If the underlying Lagrangian is just kinetic energy (i.e. there is no potential energy in the system) and you need to stay on the curve $F=0$, then the Newton equations for the constrained Lagrangian dynamics become just $m\ddot{x}-\lambda(t) F_x=0,m\ddot{y}-\lambda(t) F_y=0$, so the force points parallel to $\nabla F$ but with a coefficient that depends on time, and the requirement that the constraint is satisfied all the time determines the evolution of $\lambda$. In order for these equations to be consistent, the initial velocity will need to be tangent to the curve, but in this case you can solve the two differential equations together with the algebraic equation to describe the evolution.

Note that this constrained Lagrangian dynamics physically corresponds to "making up the right force that keeps you on the specified curve" (so it is a bit less magical than it looks at first glance).
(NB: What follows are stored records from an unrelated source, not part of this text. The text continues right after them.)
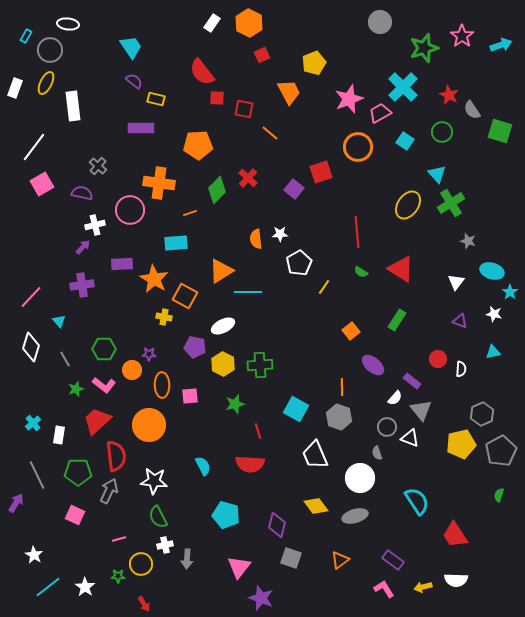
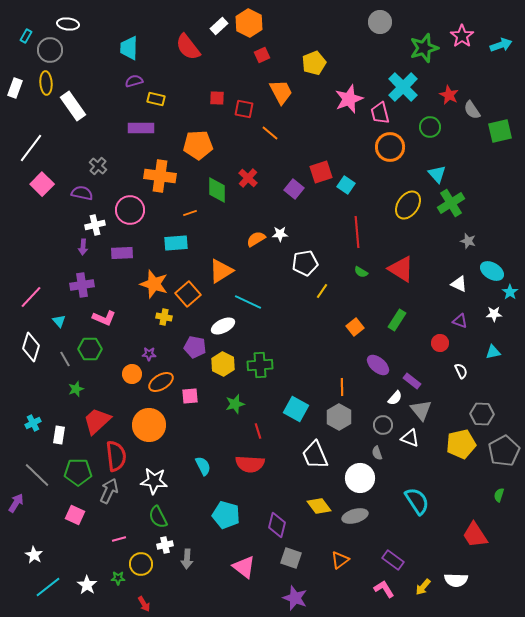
white rectangle at (212, 23): moved 7 px right, 3 px down; rotated 12 degrees clockwise
cyan trapezoid at (131, 47): moved 2 px left, 1 px down; rotated 145 degrees counterclockwise
red semicircle at (202, 72): moved 14 px left, 25 px up
purple semicircle at (134, 81): rotated 54 degrees counterclockwise
yellow ellipse at (46, 83): rotated 30 degrees counterclockwise
orange trapezoid at (289, 92): moved 8 px left
white rectangle at (73, 106): rotated 28 degrees counterclockwise
pink trapezoid at (380, 113): rotated 75 degrees counterclockwise
green square at (500, 131): rotated 30 degrees counterclockwise
green circle at (442, 132): moved 12 px left, 5 px up
cyan square at (405, 141): moved 59 px left, 44 px down
white line at (34, 147): moved 3 px left, 1 px down
orange circle at (358, 147): moved 32 px right
orange cross at (159, 183): moved 1 px right, 7 px up
pink square at (42, 184): rotated 15 degrees counterclockwise
green diamond at (217, 190): rotated 44 degrees counterclockwise
orange semicircle at (256, 239): rotated 66 degrees clockwise
purple arrow at (83, 247): rotated 140 degrees clockwise
white pentagon at (299, 263): moved 6 px right; rotated 20 degrees clockwise
purple rectangle at (122, 264): moved 11 px up
cyan ellipse at (492, 271): rotated 15 degrees clockwise
orange star at (154, 279): moved 5 px down; rotated 12 degrees counterclockwise
white triangle at (456, 282): moved 3 px right, 2 px down; rotated 42 degrees counterclockwise
yellow line at (324, 287): moved 2 px left, 4 px down
cyan line at (248, 292): moved 10 px down; rotated 24 degrees clockwise
orange square at (185, 296): moved 3 px right, 2 px up; rotated 20 degrees clockwise
white star at (494, 314): rotated 14 degrees counterclockwise
orange square at (351, 331): moved 4 px right, 4 px up
green hexagon at (104, 349): moved 14 px left
red circle at (438, 359): moved 2 px right, 16 px up
purple ellipse at (373, 365): moved 5 px right
white semicircle at (461, 369): moved 2 px down; rotated 28 degrees counterclockwise
orange circle at (132, 370): moved 4 px down
pink L-shape at (104, 385): moved 67 px up; rotated 15 degrees counterclockwise
orange ellipse at (162, 385): moved 1 px left, 3 px up; rotated 60 degrees clockwise
gray hexagon at (482, 414): rotated 25 degrees clockwise
gray hexagon at (339, 417): rotated 10 degrees clockwise
cyan cross at (33, 423): rotated 14 degrees clockwise
gray circle at (387, 427): moved 4 px left, 2 px up
gray pentagon at (501, 451): moved 3 px right
gray line at (37, 475): rotated 20 degrees counterclockwise
yellow diamond at (316, 506): moved 3 px right
red trapezoid at (455, 535): moved 20 px right
pink triangle at (239, 567): moved 5 px right; rotated 30 degrees counterclockwise
green star at (118, 576): moved 2 px down
white star at (85, 587): moved 2 px right, 2 px up
yellow arrow at (423, 587): rotated 36 degrees counterclockwise
purple star at (261, 598): moved 34 px right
For a classic example you can think of moving on the circle $x^2+y^2=r^2$ starting at $(r,0)$ with initial velocity $(0,v)$. From this you can recover the familiar $\mathbf{a}=-\frac{v^2}{r} \mathbf{e}_r$.

A perhaps more physical view of a situation like this in the absence of any meaningful potential energy is to just take some strictly convex function $G$ minimized at zero (e.g. $G(x)=x^2$). and run the evolution throughout with $m(\ddot{x},\ddot{y})^T=-\nabla G(F(x,y))$.